HOUSTON – Feb. 11, 2019 – A Houston-area father who made headlines for befriending his son’s bully made a visit to Marshall Elementary School recently to encourage third through fifth-graders to put an end to bullying.
Aubrey Fontenot made both national and international news in October 2018 after using a different approach to stop his son from being bullied. Instead of confronting the bully, Fontenot decided to address the issue by befriending the young student and using it as a teaching lesson on self-respect and morals. Since then, Fontenot has made it a mission to go around to schools speaking to students of all ages about standing up to bullying with his presentation, Beyond Bullying.
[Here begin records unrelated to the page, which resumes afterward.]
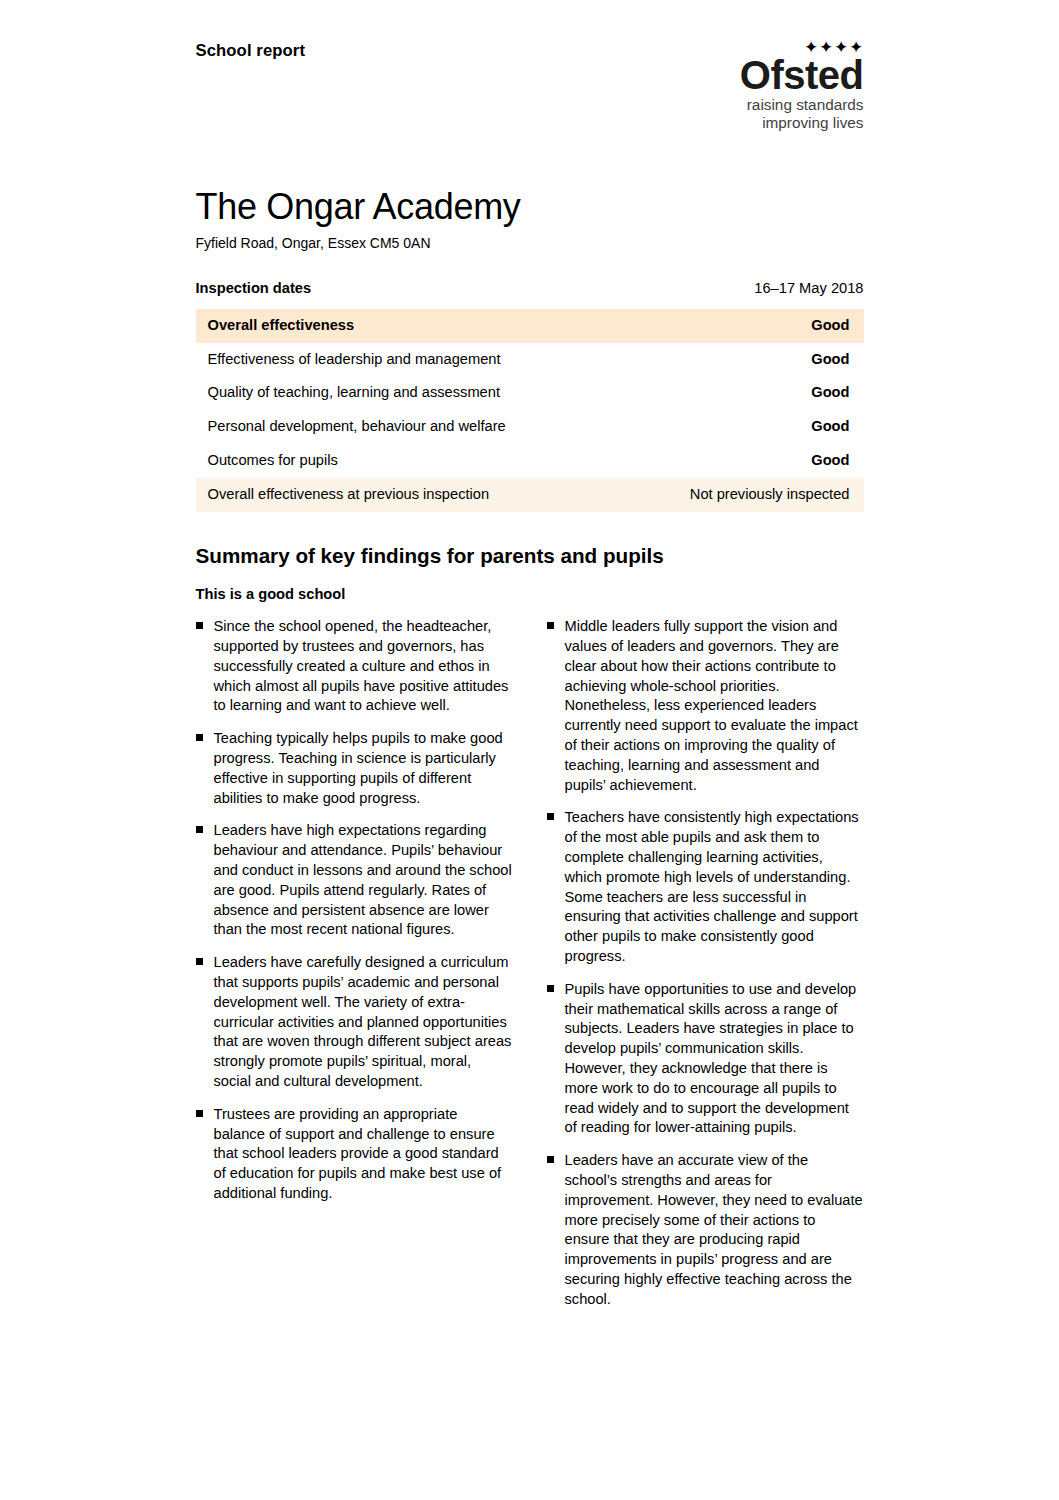School report
✦✦✦✦
Ofsted
raising standards
improving lives
The Ongar Academy
Fyfield Road, Ongar, Essex CM5 0AN
Inspection dates 16–17 May 2018
| Overall effectiveness | Good |
| Effectiveness of leadership and management | Good |
| Quality of teaching, learning and assessment | Good |
| Personal development, behaviour and welfare | Good |
| Outcomes for pupils | Good |
| Overall effectiveness at previous inspection | Not previously inspected |
Summary of key findings for parents and pupils
This is a good school
Since the school opened, the headteacher, supported by trustees and governors, has successfully created a culture and ethos in which almost all pupils have positive attitudes to learning and want to achieve well.
Teaching typically helps pupils to make good progress. Teaching in science is particularly effective in supporting pupils of different abilities to make good progress.
Leaders have high expectations regarding behaviour and attendance. Pupils’ behaviour and conduct in lessons and around the school are good. Pupils attend regularly. Rates of absence and persistent absence are lower than the most recent national figures.
Leaders have carefully designed a curriculum that supports pupils’ academic and personal development well. The variety of extra-curricular activities and planned opportunities that are woven through different subject areas strongly promote pupils’ spiritual, moral, social and cultural development.
Trustees are providing an appropriate balance of support and challenge to ensure that school leaders provide a good standard of education for pupils and make best use of additional funding.
Middle leaders fully support the vision and values of leaders and governors. They are clear about how their actions contribute to achieving whole-school priorities. Nonetheless, less experienced leaders currently need support to evaluate the impact of their actions on improving the quality of teaching, learning and assessment and pupils’ achievement.
Teachers have consistently high expectations of the most able pupils and ask them to complete challenging learning activities, which promote high levels of understanding. Some teachers are less successful in ensuring that activities challenge and support other pupils to make consistently good progress.
Pupils have opportunities to use and develop their mathematical skills across a range of subjects. Leaders have strategies in place to develop pupils’ communication skills. However, they acknowledge that there is more work to do to encourage all pupils to read widely and to support the development of reading for lower-attaining pupils.
Leaders have an accurate view of the school’s strengths and areas for improvement. However, they need to evaluate more precisely some of their actions to ensure that they are producing rapid improvements in pupils’ progress and are securing highly effective teaching across the school.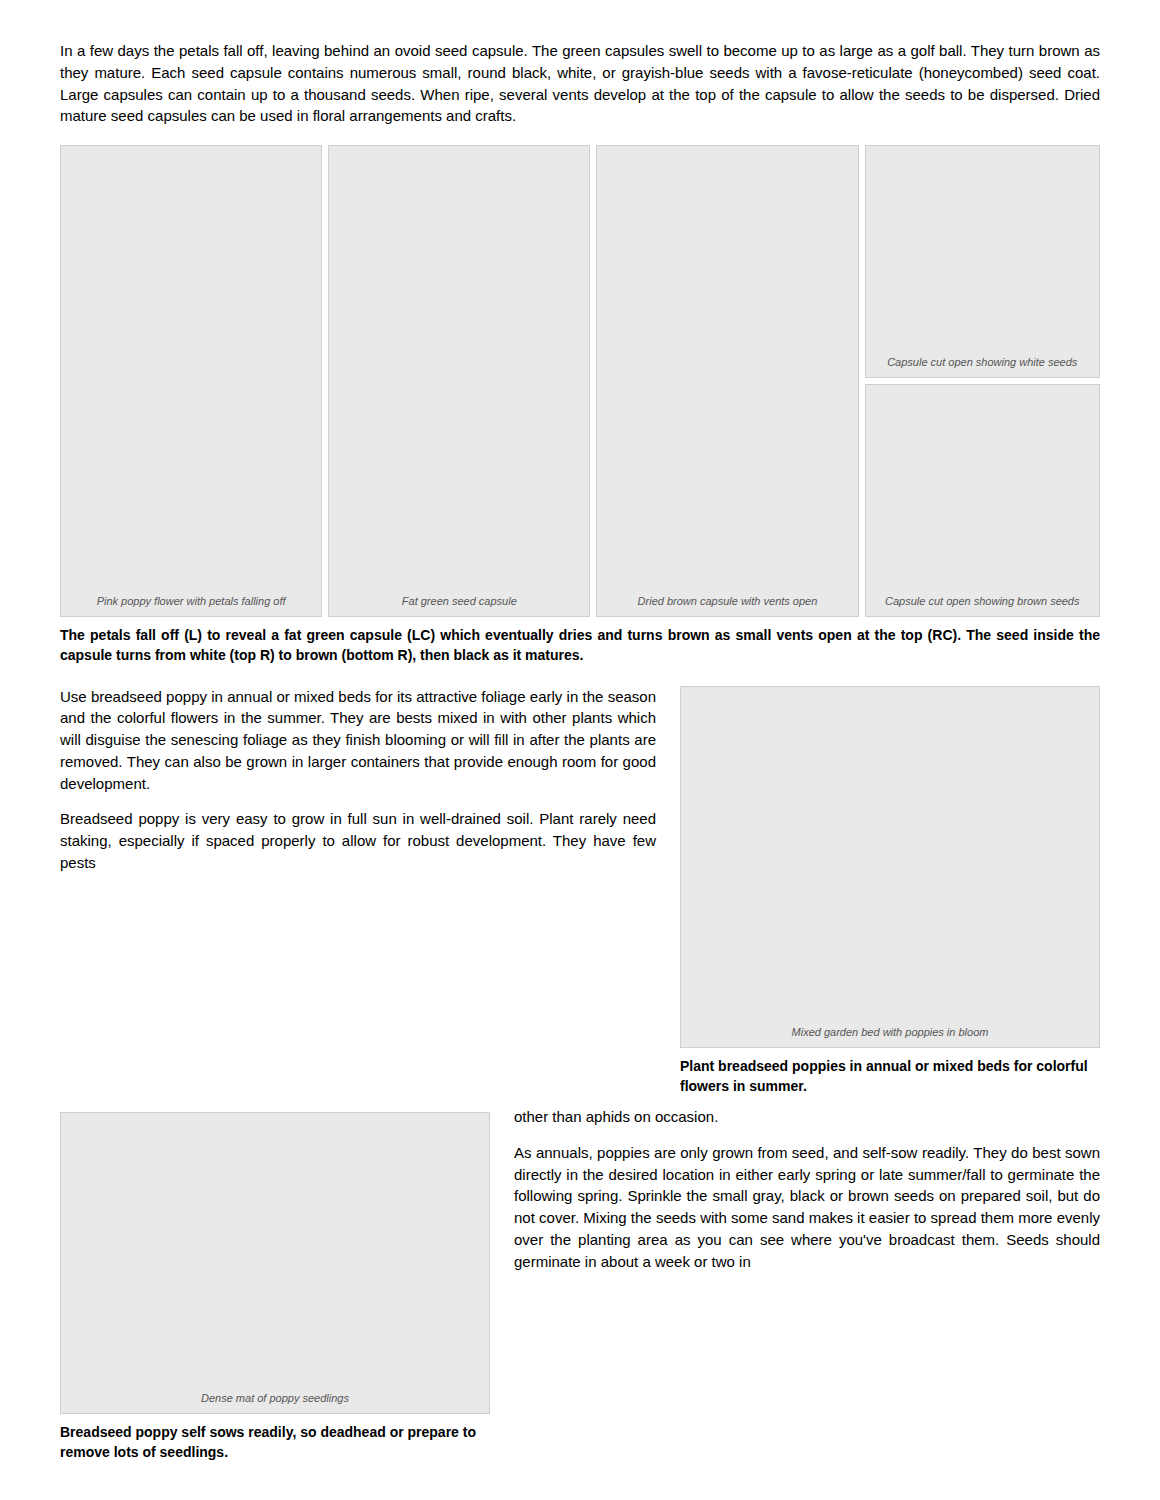In a few days the petals fall off, leaving behind an ovoid seed capsule. The green capsules swell to become up to as large as a golf ball. They turn brown as they mature. Each seed capsule contains numerous small, round black, white, or grayish-blue seeds with a favose-reticulate (honeycombed) seed coat. Large capsules can contain up to a thousand seeds. When ripe, several vents develop at the top of the capsule to allow the seeds to be dispersed. Dried mature seed capsules can be used in floral arrangements and crafts.
Pink poppy flower with petals falling off
Fat green seed capsule
Dried brown capsule with vents open
Capsule cut open showing white seeds
Capsule cut open showing brown seeds
The petals fall off (L) to reveal a fat green capsule (LC) which eventually dries and turns brown as small vents open at the top (RC). The seed inside the capsule turns from white (top R) to brown (bottom R), then black as it matures.
Mixed garden bed with poppies in bloom
Plant breadseed poppies in annual or mixed beds for colorful flowers in summer.
Use breadseed poppy in annual or mixed beds for its attractive foliage early in the season and the colorful flowers in the summer. They are bests mixed in with other plants which will disguise the senescing foliage as they finish blooming or will fill in after the plants are removed. They can also be grown in larger containers that provide enough room for good development.
Breadseed poppy is very easy to grow in full sun in well-drained soil. Plant rarely need staking, especially if spaced properly to allow for robust development. They have few pests
Dense mat of poppy seedlings
Breadseed poppy self sows readily, so deadhead or prepare to remove lots of seedlings.
other than aphids on occasion.
As annuals, poppies are only grown from seed, and self-sow readily. They do best sown directly in the desired location in either early spring or late summer/fall to germinate the following spring. Sprinkle the small gray, black or brown seeds on prepared soil, but do not cover. Mixing the seeds with some sand makes it easier to spread them more evenly over the planting area as you can see where you've broadcast them. Seeds should germinate in about a week or two in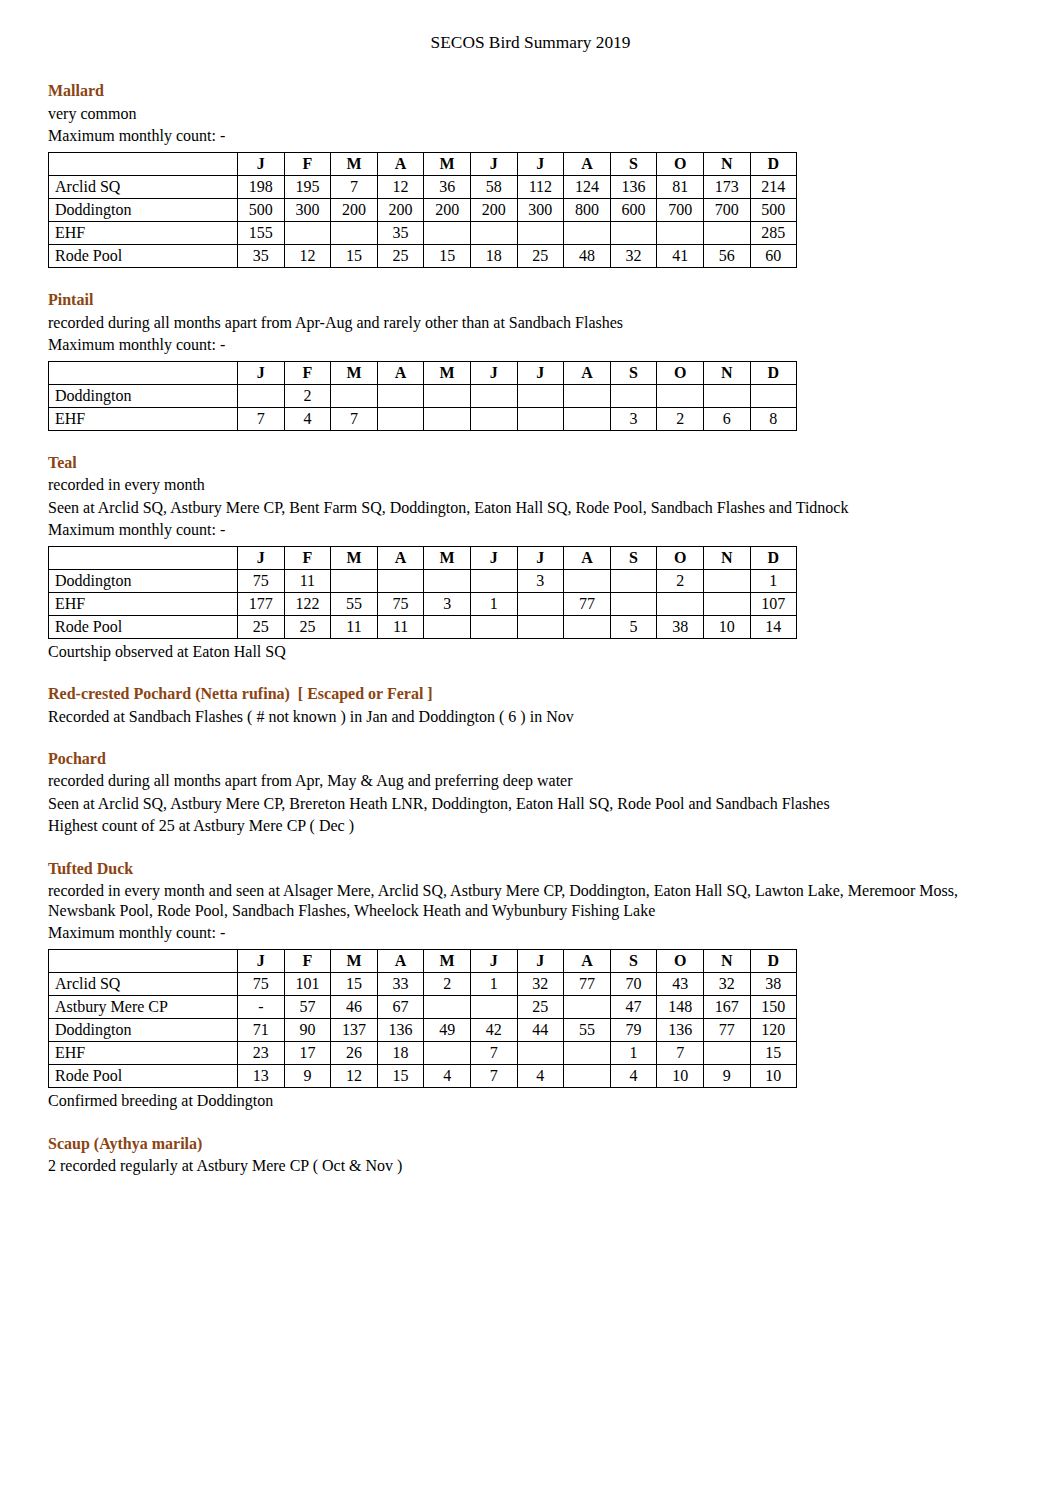SECOS Bird Summary 2019
Mallard
very common
Maximum monthly count: -
| | J | F | M | A | M | J | J | A | S | O | N | D |
| --- | --- | --- | --- | --- | --- | --- | --- | --- | --- | --- | --- | --- |
| Arclid SQ | 198 | 195 | 7 | 12 | 36 | 58 | 112 | 124 | 136 | 81 | 173 | 214 |
| Doddington | 500 | 300 | 200 | 200 | 200 | 200 | 300 | 800 | 600 | 700 | 700 | 500 |
| EHF | 155 | | | 35 | | | | | | | | 285 |
| Rode Pool | 35 | 12 | 15 | 25 | 15 | 18 | 25 | 48 | 32 | 41 | 56 | 60 |
Pintail
recorded during all months apart from Apr-Aug and rarely other than at Sandbach Flashes
Maximum monthly count: -
| | J | F | M | A | M | J | J | A | S | O | N | D |
| --- | --- | --- | --- | --- | --- | --- | --- | --- | --- | --- | --- | --- |
| Doddington | | 2 | | | | | | | | | | |
| EHF | 7 | 4 | 7 | | | | | | 3 | 2 | 6 | 8 |
Teal
recorded in every month
Seen at Arclid SQ, Astbury Mere CP, Bent Farm SQ, Doddington, Eaton Hall SQ, Rode Pool, Sandbach Flashes and Tidnock
Maximum monthly count: -
| | J | F | M | A | M | J | J | A | S | O | N | D |
| --- | --- | --- | --- | --- | --- | --- | --- | --- | --- | --- | --- | --- |
| Doddington | 75 | 11 | | | | | 3 | | | 2 | | 1 |
| EHF | 177 | 122 | 55 | 75 | 3 | 1 | | 77 | | | | 107 |
| Rode Pool | 25 | 25 | 11 | 11 | | | | | 5 | 38 | 10 | 14 |
Courtship observed at Eaton Hall SQ
Red-crested Pochard (Netta rufina) [ Escaped or Feral ]
Recorded at Sandbach Flashes ( # not known ) in Jan and Doddington ( 6 ) in Nov
Pochard
recorded during all months apart from Apr, May & Aug and preferring deep water
Seen at Arclid SQ, Astbury Mere CP, Brereton Heath LNR, Doddington, Eaton Hall SQ, Rode Pool and Sandbach Flashes
Highest count of 25 at Astbury Mere CP ( Dec )
Tufted Duck
recorded in every month and seen at Alsager Mere, Arclid SQ, Astbury Mere CP, Doddington, Eaton Hall SQ, Lawton Lake, Meremoor Moss, Newsbank Pool, Rode Pool, Sandbach Flashes, Wheelock Heath and Wybunbury Fishing Lake
Maximum monthly count: -
| | J | F | M | A | M | J | J | A | S | O | N | D |
| --- | --- | --- | --- | --- | --- | --- | --- | --- | --- | --- | --- | --- |
| Arclid SQ | 75 | 101 | 15 | 33 | 2 | 1 | 32 | 77 | 70 | 43 | 32 | 38 |
| Astbury Mere CP | - | 57 | 46 | 67 | | | 25 | | 47 | 148 | 167 | 150 |
| Doddington | 71 | 90 | 137 | 136 | 49 | 42 | 44 | 55 | 79 | 136 | 77 | 120 |
| EHF | 23 | 17 | 26 | 18 | | 7 | | | 1 | 7 | | 15 |
| Rode Pool | 13 | 9 | 12 | 15 | 4 | 7 | 4 | | 4 | 10 | 9 | 10 |
Confirmed breeding at Doddington
Scaup (Aythya marila)
2 recorded regularly at Astbury Mere CP ( Oct & Nov )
“I’m trying to go from school to school to uplift kids, give them good energy and let them know that there is a lighter side to bullying,” said Fontenot. “That’s the same thing I taught my son and his bully.”
After speaking to his son’s school and the bully’s mother, he discovered that the student was actually dealing with personal struggles at home, causing him to lash out at school. According to his mother Felita Fontenot, he decided to try a different approach: kindness.
“Because of his vocal experience and knowing about what’s going on in the world today with bullying, he just felt compelled and passionate to share his story,” said Fontenot. “The response that we got from the media and social media exposure, I could have never guessed that the video would have been seen five million times.”
During the program, Marshall students defined what bullying meant to them, and exchanged different ideas on how to calmly confront bullying and stop the acts. Fontenot told students that when faced in a situation, the first step is to tell an adult, such as a teacher. Secondly, he suggested for students to be honest with themselves when telling others about the bullying. Lastly, he encouraged each student to find the confidence in standing up for themselves.
“As a school counselor, I always tell my kids that we come in all shapes, colors, sizes and experiences,” said Marshall school counselor Maria Larrasquita. “I always tell them that they are the generation that’s going to change the world and it starts here in school every day.”
Fontenot has continued to receive a lot of attention from numerous media outlets–something he says he never expected to take off. As for his son and the bully, both now have a budding friendship.
“They’re best friends,” Fontenot said. “They call each other, they hang out, and have been to Texans’ and Rockets’ games together.”
Fontenot and his mother are currently working on transforming his presentation into a non-profit organization and says his mission is to get people of all ages to think beyond bullying.
“I never thought that I would be doing any of this,” he said. “I really just thought it would be me, my son, his bully, and that’s it. Not the world and other kids.”